The final night of my tour for Pastoral culminated in a performance at a cinema in Walthamstow called Mirth, Marvel and Maud. The second I walked into the building, I had this overwhelming sense of a pressure change. I instantly felt anxious and strange. There was a staff member there setting up, so I asked, “Is this place haunted?” and they kind of looked at me a little taken aback.
I was overwhelmed by this feeling. It’s a feeling I’m not unfamiliar with. Throughout the years of making and performing Pastoral, I’d been struggling with postnatal depression from the birth of my first child in 2016, and had recurring dreams about a ghost that would possess me and levitate my body really violently. After that gig in Walthamstow, I was chatting with a friend, Alexander Tucker, a.k.a. Microcorps, who was telling me a ghost story – completely randomly. I realised, with all of these culminating feelings and anxieties and thoughts, that my next album would be something to do with ghosts.

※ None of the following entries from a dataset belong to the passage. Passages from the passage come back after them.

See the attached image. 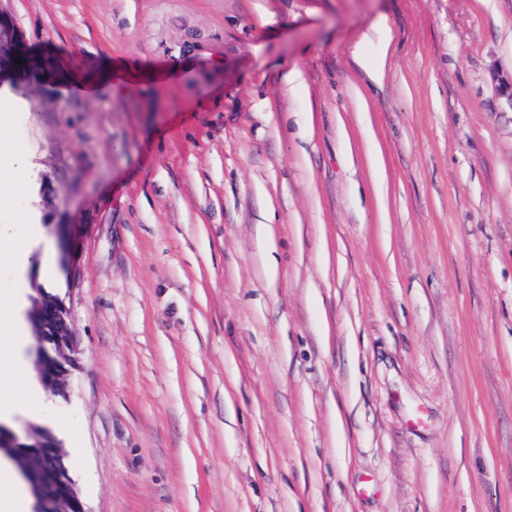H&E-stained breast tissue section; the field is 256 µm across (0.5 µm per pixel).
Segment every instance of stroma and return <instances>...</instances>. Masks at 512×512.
<instances>
[{"label":"stroma","mask_w":512,"mask_h":512,"mask_svg":"<svg viewBox=\"0 0 512 512\" xmlns=\"http://www.w3.org/2000/svg\"><path fill=\"white\" fill-rule=\"evenodd\" d=\"M0 12L39 55L0 166L28 149L71 310L46 427L87 512H512V0ZM377 42L381 48L379 59L374 65L365 64V49L369 44ZM393 35L388 17L383 13L376 14L369 23L359 29L350 44V53L364 70L367 78L374 83H380L384 74L387 56L392 50Z\"/></svg>","instance_id":"1"}]
</instances>
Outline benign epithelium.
Wrapping results in <instances>:
<instances>
[{
	"label": "benign epithelium",
	"instance_id": "benign-epithelium-1",
	"mask_svg": "<svg viewBox=\"0 0 512 512\" xmlns=\"http://www.w3.org/2000/svg\"><path fill=\"white\" fill-rule=\"evenodd\" d=\"M19 58L23 60L21 65L15 64ZM33 67L31 49L21 39L10 18L0 11V84L6 79L26 77ZM41 336L51 347V352L41 356L42 369L49 381L65 395L68 392L65 382L74 366V358L71 314L63 301L55 300L52 322L50 326L43 327ZM61 480L65 489L53 494L43 481L41 469L36 468L26 476V481L38 486L42 493V497L37 499L39 512H88L65 468L62 469Z\"/></svg>",
	"mask_w": 512,
	"mask_h": 512
}]
</instances>
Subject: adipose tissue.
<instances>
[{
    "instance_id": "adipose-tissue-1",
    "label": "adipose tissue",
    "mask_w": 512,
    "mask_h": 512,
    "mask_svg": "<svg viewBox=\"0 0 512 512\" xmlns=\"http://www.w3.org/2000/svg\"><path fill=\"white\" fill-rule=\"evenodd\" d=\"M372 43L380 46L382 57L369 66L365 63V49ZM392 46L393 35L389 20L385 14L379 13L355 33L350 44V53L354 60L363 63L367 78L371 82L378 83L381 82L384 74V58L389 55ZM0 307L10 311V322L5 326L0 325V335L8 337L14 347L10 355L0 358V380L7 376L12 377L23 396L25 405L36 411L43 420H52L56 415L53 405L44 399L38 383L30 376L18 353L25 339L29 304L20 294L0 290Z\"/></svg>"
}]
</instances>
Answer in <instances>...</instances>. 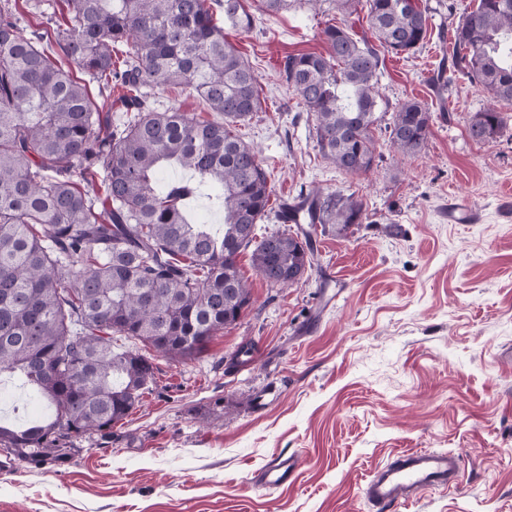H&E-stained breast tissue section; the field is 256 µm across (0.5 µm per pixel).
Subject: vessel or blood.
I'll return each mask as SVG.
<instances>
[{"label":"vessel or blood","mask_w":512,"mask_h":512,"mask_svg":"<svg viewBox=\"0 0 512 512\" xmlns=\"http://www.w3.org/2000/svg\"><path fill=\"white\" fill-rule=\"evenodd\" d=\"M447 216L452 224L479 220L468 201L460 196L449 202ZM300 466L296 455H276L257 473L255 482L267 490L287 487L296 481ZM460 470L461 459L455 454L426 449L404 451L373 471L362 494L373 512H398L408 499L457 484Z\"/></svg>","instance_id":"vessel-or-blood-1"}]
</instances>
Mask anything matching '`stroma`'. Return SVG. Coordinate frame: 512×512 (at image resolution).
<instances>
[{"mask_svg":"<svg viewBox=\"0 0 512 512\" xmlns=\"http://www.w3.org/2000/svg\"><path fill=\"white\" fill-rule=\"evenodd\" d=\"M431 22L414 54L385 57L380 108L426 103L425 148L401 157L386 128L375 163L348 176L325 160L314 120L279 75L290 53L322 52L327 23L367 29L362 14L295 6L254 16L224 37L253 65L262 109L236 132L260 151L271 212L259 233H293L284 202L315 186L354 195L361 223L314 234L315 266L299 283L270 285L249 254L238 259L252 305L186 362L158 359L156 379L111 434H91L67 467H0V512H370L371 472L409 450L453 452L463 482L417 497L405 512H512V222L499 215L512 190V106L500 138L468 134L487 92L456 65L452 29L477 0H419ZM152 108L209 116L189 90L150 91ZM478 211L448 223L452 197ZM340 292L323 304L322 275ZM251 345L254 358L236 352ZM47 408L17 380L0 384V415ZM301 458L297 481L253 482L272 456Z\"/></svg>","mask_w":512,"mask_h":512,"instance_id":"1","label":"stroma"}]
</instances>
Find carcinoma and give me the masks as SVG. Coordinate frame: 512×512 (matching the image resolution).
Instances as JSON below:
<instances>
[{"mask_svg": "<svg viewBox=\"0 0 512 512\" xmlns=\"http://www.w3.org/2000/svg\"><path fill=\"white\" fill-rule=\"evenodd\" d=\"M67 14L30 36L0 0V375L33 387L51 414L28 425L0 424L8 461L68 465L75 440L108 434L155 382L158 357L188 361L238 322L252 295L238 257L289 287L313 266L311 231L344 230L363 219L354 195L300 191L296 209L310 229L257 237L271 189L256 149L232 127L261 109L253 67L224 38V23L251 29L243 0H65ZM366 9L380 47L415 52L428 16L418 0H336ZM326 53L284 56L280 75L315 119L325 159L349 176L375 162L381 120L376 48L353 26L322 30ZM455 61L491 96L470 136L497 140L512 105V0H478L450 35ZM98 82H112L137 119L112 125L86 85L44 44ZM126 47L124 69L112 49ZM182 86L223 116L157 112L145 89ZM428 105L409 99L392 114L391 144L404 156L424 148ZM186 176L159 186L165 164ZM205 196L218 224H199L190 204ZM102 207H97V203ZM148 349H119L114 335Z\"/></svg>", "mask_w": 512, "mask_h": 512, "instance_id": "1", "label": "carcinoma"}]
</instances>
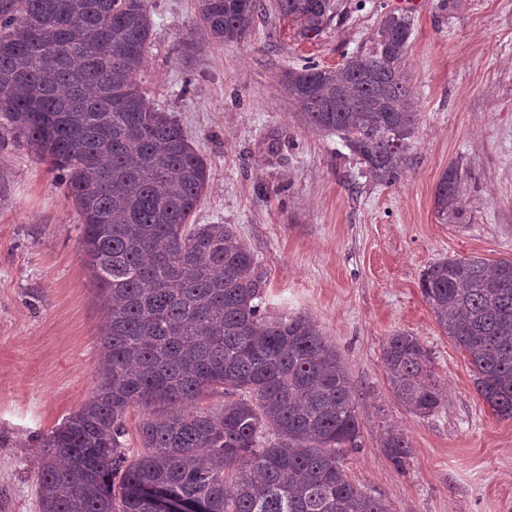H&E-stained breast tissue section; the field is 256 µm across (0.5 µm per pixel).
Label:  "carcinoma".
Wrapping results in <instances>:
<instances>
[{
  "mask_svg": "<svg viewBox=\"0 0 512 512\" xmlns=\"http://www.w3.org/2000/svg\"><path fill=\"white\" fill-rule=\"evenodd\" d=\"M312 39L343 18L338 0H274ZM261 0H200L186 56L249 35ZM412 23L389 13L366 51L338 69L283 74L306 122L340 136L372 178L396 182L417 112L404 61ZM153 37L149 0H0V116L61 179L82 217L81 244L106 299L98 384L46 438L42 512H158L147 487L205 512H390L343 469L361 447L356 393L336 347L308 314H271L254 254L230 224H195L206 161L137 81ZM449 167L434 204L462 215ZM436 323L465 354L493 415L512 419V258H442L420 278ZM389 388L411 414L442 404L420 340L383 346ZM224 396L201 408L203 396ZM143 410V452L123 419ZM398 469L407 438L388 428ZM141 416L142 413L140 407L134 406L127 411L124 419L127 435L122 440L125 448H130V451L134 454L141 450L138 434V426Z\"/></svg>",
  "mask_w": 512,
  "mask_h": 512,
  "instance_id": "carcinoma-1",
  "label": "carcinoma"
}]
</instances>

I began researching the technology of ghost-hunting and discovered many connections between the development of audio technology and the spiritualist movement. From there, there’s a whole genetic pathway of music going through people like Delia Derbyshire, Daphne Oram and the Radiophonic Workshop – those kinds of sounds and machines that have a heritage in something supernatural. Even the women’s rights movement was really influenced by early spiritualism because of the role women played in spiritualism.
The movement gave women a platform and power that I really relate to – the power of transfiguration; the ability to freely go into another place, whether that was a spirit world or a recessive place in themselves where they could scream and be crazy. Where else could they have done that in that era? What ended up coming out [on Black Dog] was an emotional response, an excavation of my own fears and lifelong psychological state. But to make the initial connection between technology, women’s rights and ghosts? It blew my mind.